You use LaTeX, that is, the [ itex ][ /itex ] -tags (remove the spaces) . There's a guide in the forums somewhere if you're not familiar with it, I'll edit a link to it to this post if I find it. You can also open the "LaTeX Reference" by clicking the Σ in the toolbar.

If you don't have to write anything complicated, you can just use the quick symbols and x2 and x2 buttons in the toolbar. LaTeX looks a lot nicer & it's easier to read, though.
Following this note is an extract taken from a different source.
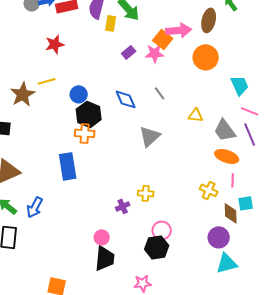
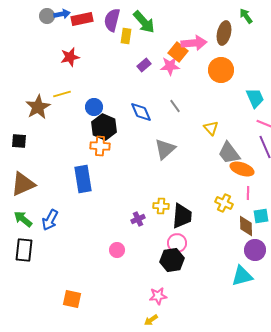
yellow triangle: (196, 115) -> (211, 128), turned 42
gray trapezoid: (225, 130) -> (229, 153), moved
purple circle: (219, 237) -> (255, 250), moved
black trapezoid: (105, 258) -> (182, 216), moved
EDIT: Here's the LaTeX guide.

Mentor
 Quote by feihong47 1. The problem statement, all variables and given/known data 2. Relevant equations 3. The attempt at a solution I assume I can't use a calculator obviously.. so I'm quite stuck. The answer is 5, but I have no idea how to get that. (log23)(log34)(log45) ... (log3132)
You could also approach this as follows:

Let $\displaystyle y=(\log_{2}3)\,(\log_{3}4)\,(\log_{4}5)\,\dots\,( \log_{31}32)$

Then, $\displaystyle 2^y=2^{(\,(\log_{2}3)\,(\log_{3}4)\,(\log_{4}5)\, \dots\,( \log_{31}32)\,)}$

By laws of exponents and the definition of a logarithm,

$2^{(\,(\log_{2}3)\,(\log_{3}4)\,(\log_{4}5)\, \dots\,( \log_{31}32)\,)}$
$=\left(2^{(\log_{2}3)}\right)^{(\,(\log_{3}4)\,( \log_{4}5)\, \dots\,( \log_{31}32)\,)}$

$=3^{(\,(\log_{3}4)\,( \log_{4}5)\, \dots\,( \log_{31}32)\,)}$

$=\left(3^{(\log_{3}4)}\right)^{(\,( \log_{4}5)\, \dots\,( \log_{31}32)\,)}$

$=4^{(\,( \log_{4}5)\, \dots\,( \log_{31}32)\,)}$

etc.

$=\left(31^{(\log_{31}32)}\right)$

$=32$
 Recognitions: Gold Member Science Advisor Staff Emeritus So, just in case others misunderstand, $2^y= 32= 2^5$ and therefore, y= 5 as the original poster said.
 Very nice approach. Thanks!